The researchers are now trying to figure out the genes and regulatory regions that influence the traits of the upland and lowland ecotypes in Hall's panicgrass. An ideal biofuel crop would have the productivity and increased biomass found in the lowland ecotype, but the ability of the upland ecotype to withstand drought and larger temperature fluctuations.
To look at genetic differences between these two ecotypes, the researchers crossed upland and lowland ecotypes, made clones of the parents and resulting progeny, exposed them to different types of stressors, and then performed RNA-seq as well as expression QTL mapping.
Results from an initial experiment were published in Genome Research last month, involving data from 63 parental plants — 28 uplands and 35 lowlands — and 29 progeny.
In that initial experiment, the researchers observed gene expression divergence between the upland and lowland types that was predominantly modulated by regulatory elements.

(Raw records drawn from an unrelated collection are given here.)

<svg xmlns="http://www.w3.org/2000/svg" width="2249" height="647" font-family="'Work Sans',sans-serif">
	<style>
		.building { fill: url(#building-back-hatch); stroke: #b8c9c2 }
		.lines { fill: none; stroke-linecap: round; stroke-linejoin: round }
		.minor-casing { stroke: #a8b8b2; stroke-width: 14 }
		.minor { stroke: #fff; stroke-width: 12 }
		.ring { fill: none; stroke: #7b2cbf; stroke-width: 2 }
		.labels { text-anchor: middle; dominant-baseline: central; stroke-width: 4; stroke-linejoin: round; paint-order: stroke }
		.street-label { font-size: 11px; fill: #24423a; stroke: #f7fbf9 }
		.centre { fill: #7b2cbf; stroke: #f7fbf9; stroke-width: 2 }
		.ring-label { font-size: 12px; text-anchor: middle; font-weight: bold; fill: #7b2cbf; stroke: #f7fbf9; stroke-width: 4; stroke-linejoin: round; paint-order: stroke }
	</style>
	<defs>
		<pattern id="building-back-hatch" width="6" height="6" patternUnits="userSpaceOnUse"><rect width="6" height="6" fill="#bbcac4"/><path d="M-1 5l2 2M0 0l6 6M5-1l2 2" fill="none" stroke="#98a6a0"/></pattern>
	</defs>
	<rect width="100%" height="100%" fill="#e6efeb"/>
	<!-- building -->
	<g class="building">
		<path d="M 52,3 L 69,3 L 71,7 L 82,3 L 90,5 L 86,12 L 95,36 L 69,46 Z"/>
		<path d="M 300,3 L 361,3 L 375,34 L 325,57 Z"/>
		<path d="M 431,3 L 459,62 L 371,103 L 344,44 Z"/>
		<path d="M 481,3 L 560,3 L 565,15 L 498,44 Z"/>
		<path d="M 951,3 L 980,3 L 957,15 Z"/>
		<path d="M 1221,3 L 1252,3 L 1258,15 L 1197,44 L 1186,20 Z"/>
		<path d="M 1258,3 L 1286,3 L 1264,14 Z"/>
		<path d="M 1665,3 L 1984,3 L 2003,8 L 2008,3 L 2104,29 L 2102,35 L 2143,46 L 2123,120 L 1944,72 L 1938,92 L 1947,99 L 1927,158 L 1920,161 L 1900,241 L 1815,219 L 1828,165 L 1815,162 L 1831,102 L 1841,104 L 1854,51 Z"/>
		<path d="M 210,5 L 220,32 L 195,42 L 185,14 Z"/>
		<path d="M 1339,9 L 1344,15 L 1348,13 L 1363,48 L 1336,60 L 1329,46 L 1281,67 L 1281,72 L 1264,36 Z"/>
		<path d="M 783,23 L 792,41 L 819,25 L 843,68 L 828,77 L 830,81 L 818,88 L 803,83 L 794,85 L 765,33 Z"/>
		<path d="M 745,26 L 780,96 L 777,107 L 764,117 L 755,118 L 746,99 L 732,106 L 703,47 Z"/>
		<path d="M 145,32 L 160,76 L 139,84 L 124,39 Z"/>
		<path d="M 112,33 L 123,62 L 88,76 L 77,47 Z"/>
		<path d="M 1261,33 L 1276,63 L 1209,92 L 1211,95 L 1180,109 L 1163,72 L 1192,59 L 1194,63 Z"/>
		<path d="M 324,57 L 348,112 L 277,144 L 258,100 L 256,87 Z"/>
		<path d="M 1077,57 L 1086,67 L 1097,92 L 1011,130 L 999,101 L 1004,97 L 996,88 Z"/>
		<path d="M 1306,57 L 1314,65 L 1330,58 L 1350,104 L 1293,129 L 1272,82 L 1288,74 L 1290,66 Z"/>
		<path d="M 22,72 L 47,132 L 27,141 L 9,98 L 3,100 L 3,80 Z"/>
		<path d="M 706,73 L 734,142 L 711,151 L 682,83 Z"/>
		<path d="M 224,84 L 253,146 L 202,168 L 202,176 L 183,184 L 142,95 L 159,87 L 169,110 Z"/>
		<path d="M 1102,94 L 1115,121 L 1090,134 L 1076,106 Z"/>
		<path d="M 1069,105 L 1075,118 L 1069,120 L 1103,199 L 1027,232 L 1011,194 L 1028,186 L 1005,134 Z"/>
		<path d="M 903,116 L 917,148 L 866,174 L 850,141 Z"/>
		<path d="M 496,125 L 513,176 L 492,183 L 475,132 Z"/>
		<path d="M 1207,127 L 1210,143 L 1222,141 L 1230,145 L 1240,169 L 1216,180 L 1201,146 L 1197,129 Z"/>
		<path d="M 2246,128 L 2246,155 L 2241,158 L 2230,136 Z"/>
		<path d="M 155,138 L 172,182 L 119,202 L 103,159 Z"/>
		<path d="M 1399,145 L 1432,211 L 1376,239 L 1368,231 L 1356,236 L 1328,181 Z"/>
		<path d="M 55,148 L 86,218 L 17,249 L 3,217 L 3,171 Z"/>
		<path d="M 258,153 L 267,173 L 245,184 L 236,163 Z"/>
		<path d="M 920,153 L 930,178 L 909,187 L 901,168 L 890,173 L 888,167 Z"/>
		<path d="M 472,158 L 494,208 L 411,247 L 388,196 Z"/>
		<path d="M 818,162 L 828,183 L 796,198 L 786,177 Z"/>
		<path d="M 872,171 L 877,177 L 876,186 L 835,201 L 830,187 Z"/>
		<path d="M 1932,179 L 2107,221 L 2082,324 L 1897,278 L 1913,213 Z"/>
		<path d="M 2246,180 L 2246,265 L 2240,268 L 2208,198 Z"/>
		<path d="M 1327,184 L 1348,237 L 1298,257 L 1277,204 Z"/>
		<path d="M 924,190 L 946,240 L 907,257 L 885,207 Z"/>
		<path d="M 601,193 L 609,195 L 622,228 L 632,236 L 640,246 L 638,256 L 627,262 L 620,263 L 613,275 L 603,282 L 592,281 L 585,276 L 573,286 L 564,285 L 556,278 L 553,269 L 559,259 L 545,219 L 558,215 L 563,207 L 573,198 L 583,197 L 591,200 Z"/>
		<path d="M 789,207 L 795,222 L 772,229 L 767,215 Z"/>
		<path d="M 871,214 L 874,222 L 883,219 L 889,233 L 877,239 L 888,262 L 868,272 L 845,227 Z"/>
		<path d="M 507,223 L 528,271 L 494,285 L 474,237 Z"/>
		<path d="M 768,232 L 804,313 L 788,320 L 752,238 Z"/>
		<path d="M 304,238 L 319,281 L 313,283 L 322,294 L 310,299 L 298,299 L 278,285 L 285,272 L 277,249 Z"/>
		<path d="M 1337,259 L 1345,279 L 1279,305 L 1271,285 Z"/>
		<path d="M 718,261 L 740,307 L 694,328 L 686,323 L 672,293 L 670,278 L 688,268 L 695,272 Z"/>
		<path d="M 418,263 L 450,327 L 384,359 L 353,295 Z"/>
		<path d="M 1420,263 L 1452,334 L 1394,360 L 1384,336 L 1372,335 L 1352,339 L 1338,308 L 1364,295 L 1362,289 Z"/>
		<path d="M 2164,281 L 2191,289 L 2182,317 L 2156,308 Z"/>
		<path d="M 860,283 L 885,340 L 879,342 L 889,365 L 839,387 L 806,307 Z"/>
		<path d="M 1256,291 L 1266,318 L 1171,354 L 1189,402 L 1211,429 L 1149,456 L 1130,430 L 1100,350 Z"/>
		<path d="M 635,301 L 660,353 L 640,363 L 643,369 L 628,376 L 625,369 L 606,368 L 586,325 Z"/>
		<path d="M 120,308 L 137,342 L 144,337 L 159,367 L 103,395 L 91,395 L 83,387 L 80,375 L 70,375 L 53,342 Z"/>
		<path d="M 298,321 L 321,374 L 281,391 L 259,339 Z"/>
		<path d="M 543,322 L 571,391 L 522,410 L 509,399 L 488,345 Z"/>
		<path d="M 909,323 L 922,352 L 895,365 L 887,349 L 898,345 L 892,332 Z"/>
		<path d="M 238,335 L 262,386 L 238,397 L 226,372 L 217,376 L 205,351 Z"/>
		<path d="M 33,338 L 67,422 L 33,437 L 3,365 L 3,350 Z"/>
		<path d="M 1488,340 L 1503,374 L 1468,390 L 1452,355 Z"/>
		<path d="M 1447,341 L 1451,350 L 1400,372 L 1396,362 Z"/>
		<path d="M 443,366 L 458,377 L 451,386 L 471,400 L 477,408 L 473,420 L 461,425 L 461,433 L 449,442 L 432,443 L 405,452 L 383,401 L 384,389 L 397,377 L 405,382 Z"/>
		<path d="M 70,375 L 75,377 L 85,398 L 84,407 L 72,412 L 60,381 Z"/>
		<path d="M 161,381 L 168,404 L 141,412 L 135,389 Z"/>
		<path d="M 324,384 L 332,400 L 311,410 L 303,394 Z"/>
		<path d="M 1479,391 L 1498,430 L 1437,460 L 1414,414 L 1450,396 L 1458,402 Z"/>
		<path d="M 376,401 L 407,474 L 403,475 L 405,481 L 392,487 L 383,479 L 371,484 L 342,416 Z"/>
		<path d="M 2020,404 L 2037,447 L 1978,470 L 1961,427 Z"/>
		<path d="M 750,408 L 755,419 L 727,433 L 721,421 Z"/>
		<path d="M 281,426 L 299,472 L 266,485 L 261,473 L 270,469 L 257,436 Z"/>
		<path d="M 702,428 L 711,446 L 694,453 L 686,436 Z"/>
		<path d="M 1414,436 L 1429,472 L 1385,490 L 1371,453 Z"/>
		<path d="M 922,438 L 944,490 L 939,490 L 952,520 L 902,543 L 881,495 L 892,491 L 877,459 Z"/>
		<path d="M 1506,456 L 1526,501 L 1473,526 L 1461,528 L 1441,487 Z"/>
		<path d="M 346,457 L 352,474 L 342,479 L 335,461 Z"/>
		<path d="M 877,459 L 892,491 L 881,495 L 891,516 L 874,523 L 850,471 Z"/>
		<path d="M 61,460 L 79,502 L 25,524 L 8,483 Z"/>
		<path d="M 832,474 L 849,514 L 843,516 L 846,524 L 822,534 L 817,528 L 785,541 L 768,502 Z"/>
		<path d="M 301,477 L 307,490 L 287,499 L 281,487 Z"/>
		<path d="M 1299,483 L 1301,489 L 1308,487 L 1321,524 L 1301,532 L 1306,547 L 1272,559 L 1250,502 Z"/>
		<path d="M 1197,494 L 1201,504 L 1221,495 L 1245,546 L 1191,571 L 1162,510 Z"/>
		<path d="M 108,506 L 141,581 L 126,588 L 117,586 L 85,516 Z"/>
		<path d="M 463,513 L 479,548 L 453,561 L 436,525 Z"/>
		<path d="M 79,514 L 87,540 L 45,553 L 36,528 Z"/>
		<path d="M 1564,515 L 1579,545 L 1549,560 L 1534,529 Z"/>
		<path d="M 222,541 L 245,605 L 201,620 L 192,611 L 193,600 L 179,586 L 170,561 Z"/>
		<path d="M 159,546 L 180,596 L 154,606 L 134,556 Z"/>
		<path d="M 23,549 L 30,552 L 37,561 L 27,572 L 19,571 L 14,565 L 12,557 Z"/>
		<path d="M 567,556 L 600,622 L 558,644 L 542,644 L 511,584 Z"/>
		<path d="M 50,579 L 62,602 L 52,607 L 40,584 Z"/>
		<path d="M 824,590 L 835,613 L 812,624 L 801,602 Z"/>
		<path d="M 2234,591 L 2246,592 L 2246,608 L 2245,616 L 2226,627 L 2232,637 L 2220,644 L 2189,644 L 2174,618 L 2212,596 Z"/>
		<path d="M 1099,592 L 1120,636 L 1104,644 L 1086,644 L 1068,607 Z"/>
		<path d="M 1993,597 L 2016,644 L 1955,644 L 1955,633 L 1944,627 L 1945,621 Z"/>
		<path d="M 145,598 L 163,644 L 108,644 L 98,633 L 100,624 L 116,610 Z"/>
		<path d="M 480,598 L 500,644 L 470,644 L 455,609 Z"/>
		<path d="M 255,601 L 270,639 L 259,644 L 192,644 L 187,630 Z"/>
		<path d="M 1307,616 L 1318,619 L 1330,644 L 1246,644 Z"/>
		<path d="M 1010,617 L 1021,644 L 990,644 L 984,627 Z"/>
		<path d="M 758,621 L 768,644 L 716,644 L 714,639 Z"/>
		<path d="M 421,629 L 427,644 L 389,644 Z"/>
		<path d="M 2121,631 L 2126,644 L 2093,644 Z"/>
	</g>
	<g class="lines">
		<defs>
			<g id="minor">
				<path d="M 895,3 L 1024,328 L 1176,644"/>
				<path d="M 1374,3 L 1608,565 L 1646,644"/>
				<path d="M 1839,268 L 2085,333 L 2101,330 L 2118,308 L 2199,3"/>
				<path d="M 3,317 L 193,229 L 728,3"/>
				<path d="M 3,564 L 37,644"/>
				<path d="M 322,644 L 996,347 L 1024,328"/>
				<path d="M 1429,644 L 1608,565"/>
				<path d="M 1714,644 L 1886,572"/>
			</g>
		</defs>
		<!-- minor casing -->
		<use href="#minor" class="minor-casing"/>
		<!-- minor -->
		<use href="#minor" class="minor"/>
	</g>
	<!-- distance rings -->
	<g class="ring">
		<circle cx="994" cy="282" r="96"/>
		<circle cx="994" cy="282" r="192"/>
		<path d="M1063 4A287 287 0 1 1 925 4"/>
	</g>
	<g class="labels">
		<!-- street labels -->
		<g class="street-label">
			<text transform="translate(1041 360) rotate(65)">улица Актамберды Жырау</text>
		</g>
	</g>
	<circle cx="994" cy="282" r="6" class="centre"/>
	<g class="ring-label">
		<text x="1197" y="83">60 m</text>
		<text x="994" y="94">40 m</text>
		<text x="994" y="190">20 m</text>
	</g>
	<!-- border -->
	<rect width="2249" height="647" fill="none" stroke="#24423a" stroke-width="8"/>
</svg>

Since then, Juenger said they have performed over 400 RNA-seq and eQTL mapping experiments of the plants exposed to different environmental conditions.
While the researchers are still analyzing the data, Juenger said that so far, they've found that a "small number of locations seem to affect many morphological traits, a handful of physiological traits, and lots of expression divergence." That's important, because it means if researchers want to use transgenics to make genomic changes in order to influence traits, "a small number of mutations can result in a very different adaptive strategy," he said.
The next step is to figure out how the findings from work on Hall's panicgrass translate to switchgrass. In preliminary work studying gene expression in switchgrass, Juenger said, there appear to be many more regions that influence lowland and upland ecotypes, rather than the handful of hotspot regions that seem to be important for Hall's panicgrass. So the P. hallii findings are unlikely to translate one-to-one to switchgrass, but could at least offer clues, he said. In addition, one possibility is that researchers could use transgenics to move genes from P. hallii into switchgrass in order to introduce upland traits for better drought tolerance into a lowland plant that would still maintain the same improved biomass over the upland ecotype. However, those experiments have not yet been done.
Aside from switchgrass and Hall's panicgrass, JGI has prioritized eight other plant species for biofuel research: poplar, sorghum, Bracypodium, Chlamydomonas, soybean, foxtail, and Miscanthus. For each of these, JGI researchers, in conjunction with other academic teams, are generating de novo genome assemblies and performing functional studies to identify the genes that influence traits of interest in order to harness those plants to produce biofuels more efficiently.